GOAL OF THE EXERCISE: Please reproduce the data exactly, though every picture must stay out.

[Change detection outputs]
----
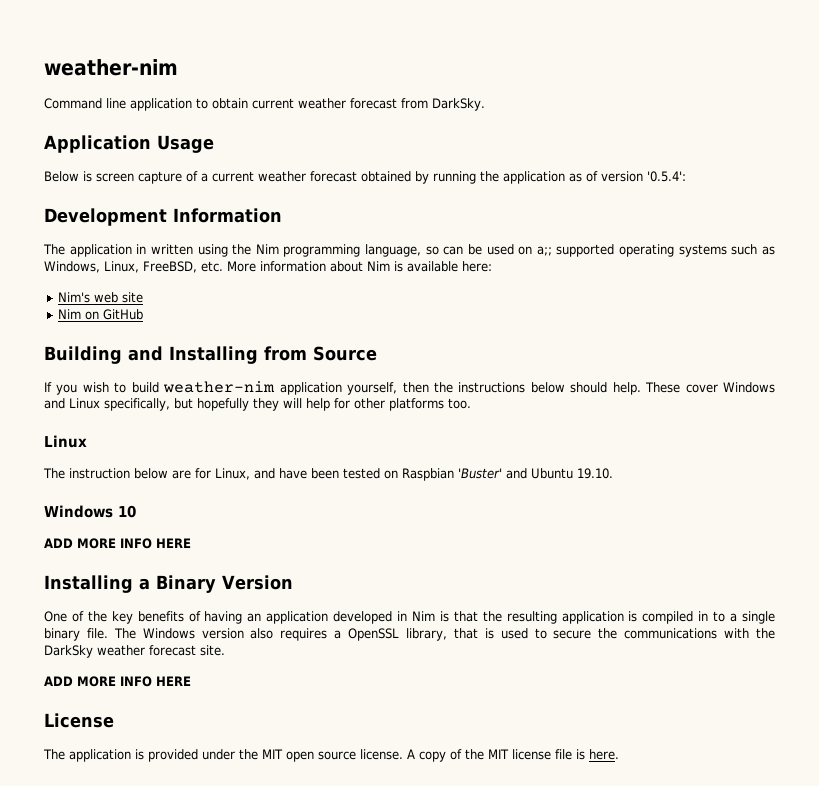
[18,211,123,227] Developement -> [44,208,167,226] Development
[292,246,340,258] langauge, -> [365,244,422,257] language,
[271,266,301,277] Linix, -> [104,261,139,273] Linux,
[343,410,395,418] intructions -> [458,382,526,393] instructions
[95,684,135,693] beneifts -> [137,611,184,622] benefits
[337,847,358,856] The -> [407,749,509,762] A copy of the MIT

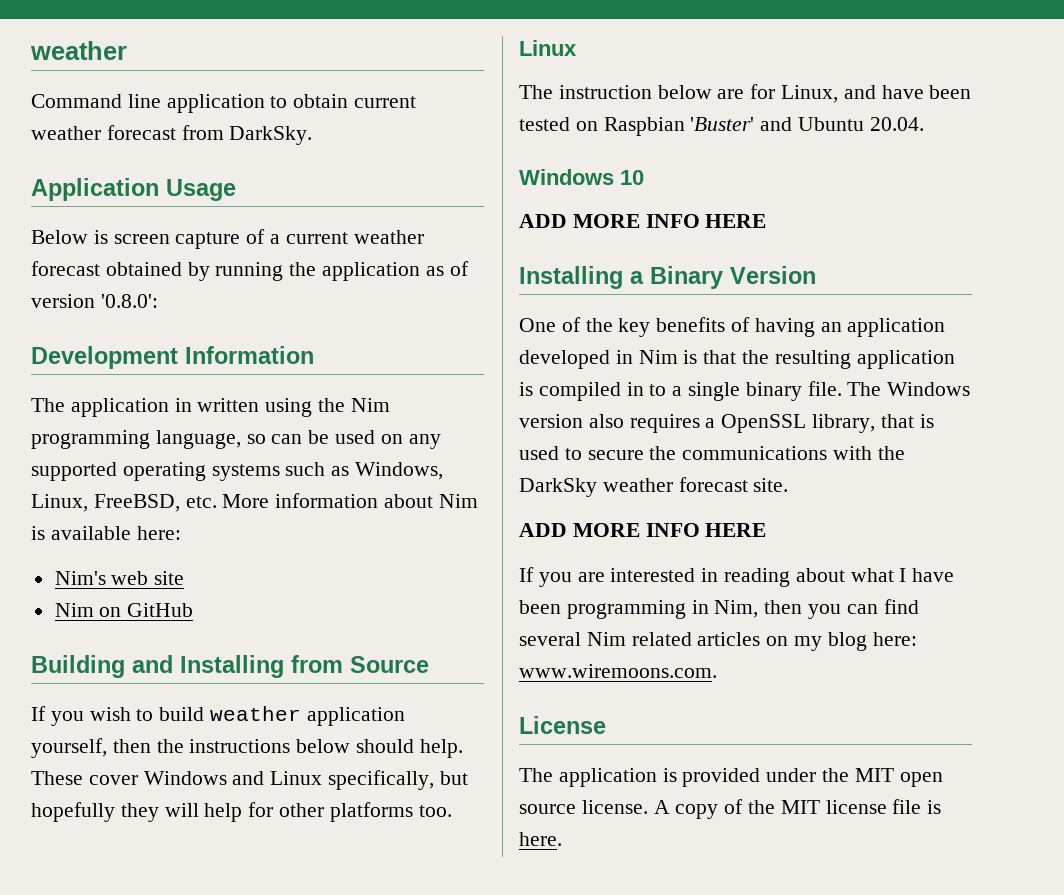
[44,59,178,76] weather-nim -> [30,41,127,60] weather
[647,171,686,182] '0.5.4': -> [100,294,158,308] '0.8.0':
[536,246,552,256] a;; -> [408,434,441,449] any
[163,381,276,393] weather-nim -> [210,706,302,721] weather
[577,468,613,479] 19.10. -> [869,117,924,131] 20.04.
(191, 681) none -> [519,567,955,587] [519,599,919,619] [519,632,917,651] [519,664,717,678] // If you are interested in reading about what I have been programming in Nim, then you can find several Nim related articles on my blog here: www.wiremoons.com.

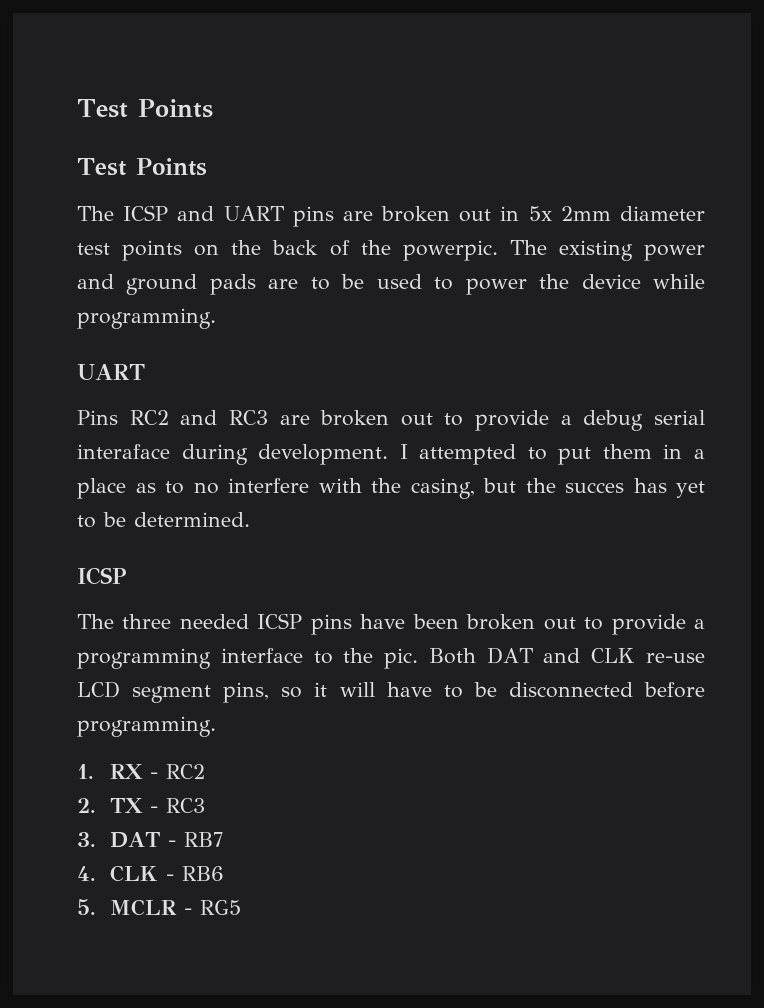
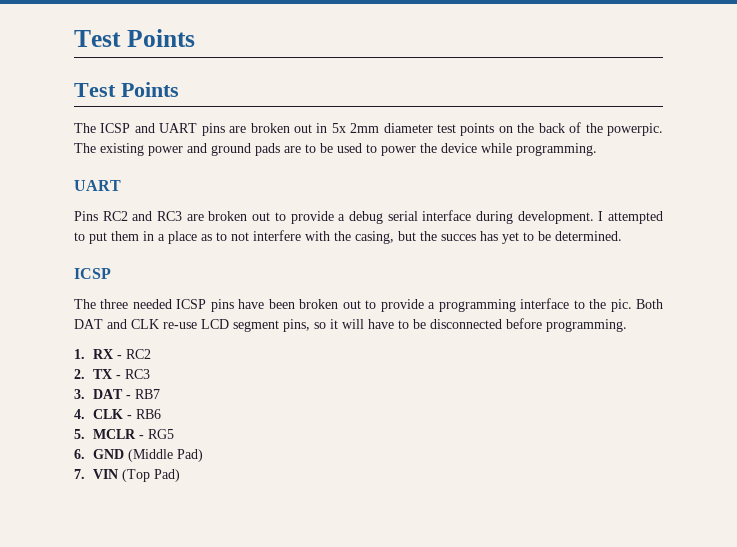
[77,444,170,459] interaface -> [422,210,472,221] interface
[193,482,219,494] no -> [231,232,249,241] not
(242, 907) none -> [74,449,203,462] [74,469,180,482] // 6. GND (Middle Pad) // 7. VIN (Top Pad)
----
OUTPUT FOR THIS TASK:
[18,211,123,227] Developement -> [44,208,167,226] Development
[292,246,340,258] langauge, -> [365,244,422,257] language,
[271,266,301,277] Linix, -> [104,261,139,273] Linux,
[343,410,395,418] intructions -> [458,382,526,393] instructions
[95,684,135,693] beneifts -> [137,611,184,622] benefits
[337,847,358,856] The -> [407,749,509,762] A copy of the MIT

[44,59,178,76] weather-nim -> [30,41,127,60] weather
[647,171,686,182] '0.5.4': -> [100,294,158,308] '0.8.0':
[536,246,552,256] a;; -> [408,434,441,449] any
[163,381,276,393] weather-nim -> [210,706,302,721] weather
[577,468,613,479] 19.10. -> [869,117,924,131] 20.04.
(191, 681) none -> [519,567,955,587] [519,599,919,619] [519,632,917,651] [519,664,717,678] // If you are interested in reading about what I have been programming in Nim, then you can find several Nim related articles on my blog here: www.wiremoons.com.

[77,444,170,459] interaface -> [422,210,472,221] interface
[193,482,219,494] no -> [231,232,249,241] not
(242, 907) none -> [74,449,203,462] [74,469,180,482] // 6. GND (Middle Pad) // 7. VIN (Top Pad)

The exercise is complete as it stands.